Despite his very public and painful split with Billy Graham in the 50s and the later one with Bob Jones University in the 70s, Dr. Rice remained personally committed to prayer for those with whom he had disagreed. In his rather pointed sermon “Be a Fundamentalist but not a Nut” he made the case for a reasoned approach to others and issues. And he was pained by the broken friendships that resulted from his stands. During the falling out with Dr. Jones, Jr., one of Dr. Rice’s best-loved preacher friends, Dr. Tom Malone, stopped speaking at Sword conferences and resigned from the board. For Dr. Rice’s 85th birthday, just days before he died, Dr. Malone flew in to be present. It was without doubt the best gift he received. For the rest of the day, he told everyone he met, “Dr. Malone came for my birthday ”
And as was the case with the dispute between Paul and Barnabas, God uses even our falling out to further His work. The disagreement with Bob Jones led directly to the creation of the National Sword Conferences on Revival and Soul Winning, beginning in 1974 in Indianapolis. Thousands crowded into the civic center there to hear what by today’s standards would be an impossibly diverse lineup of speakers.
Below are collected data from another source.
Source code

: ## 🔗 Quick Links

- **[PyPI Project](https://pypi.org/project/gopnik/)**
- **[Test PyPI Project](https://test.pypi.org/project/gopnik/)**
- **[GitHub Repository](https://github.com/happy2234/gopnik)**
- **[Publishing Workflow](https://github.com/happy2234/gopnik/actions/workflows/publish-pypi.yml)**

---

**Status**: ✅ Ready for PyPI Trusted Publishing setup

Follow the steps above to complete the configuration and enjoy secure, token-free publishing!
That leads me to my final point. The greatest legacy of Dr. Rice (aside from the men he inspired to enter the ministry) was the founding of The Sword of the Lord. Twenty five years after he left it, the paper remains a voice, but for some very different points of view. Evangelism is still an emphasis, but Dr. Rice’s open invitation to fundamentalists across denominational lines to work together has been replaced by an insistence on Independent Baptist only–to go along with a promotion of the King James only position that he decried repeatedly in his later years. With a circulation now a quarter of what it was during his lifetime, the paper he founded reaches far fewer people than it once did.
Like David, John R. Rice served his generation and his Lord to the best of his ability, and then fell asleep. His influence remains; his wisdom and balance are greatly missed. It is doubtful that fundamentalism will ever have another leader of such unquestioned stature.